What is asked :: Copy out the lines below from the one containing "Q: Give the" through the end of the rows, reproducing them word for word and leaving out the pictures.

Some rows ::
========
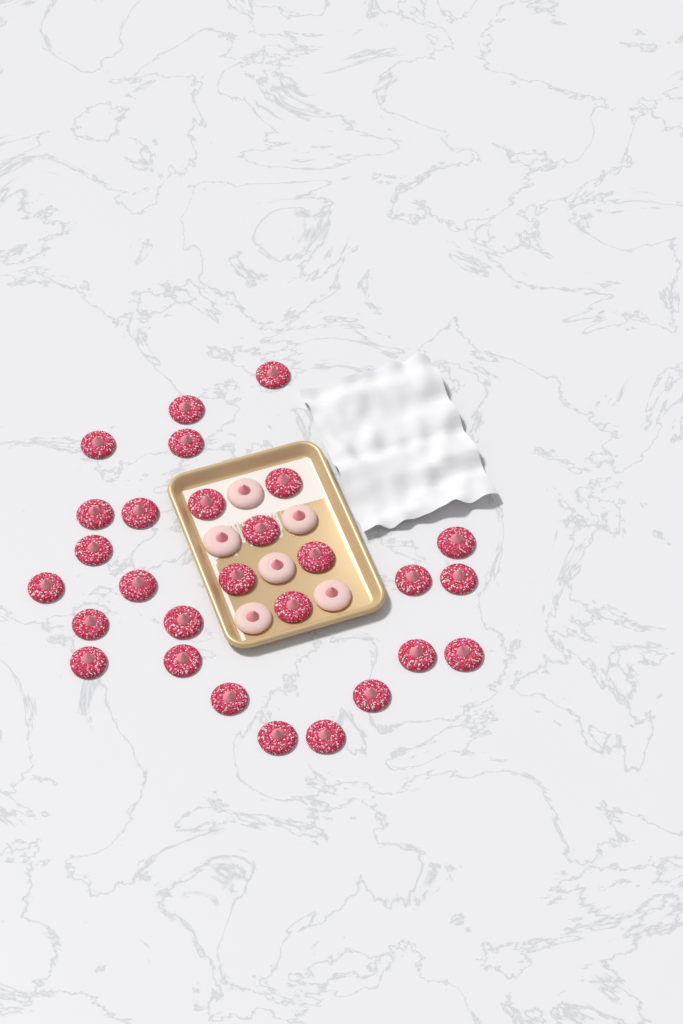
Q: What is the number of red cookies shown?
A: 28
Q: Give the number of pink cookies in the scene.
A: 6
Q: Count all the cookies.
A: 34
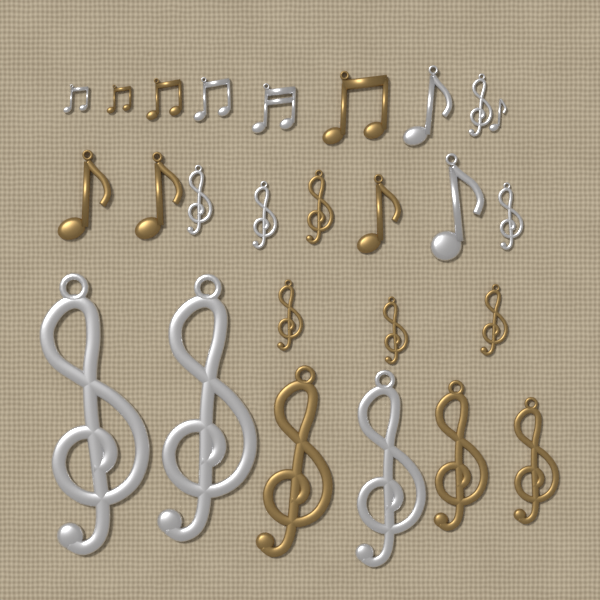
========
In response ::
Q: Give the number of pink cookies in the scene.
A: 6
Q: Count all the cookies.
A: 34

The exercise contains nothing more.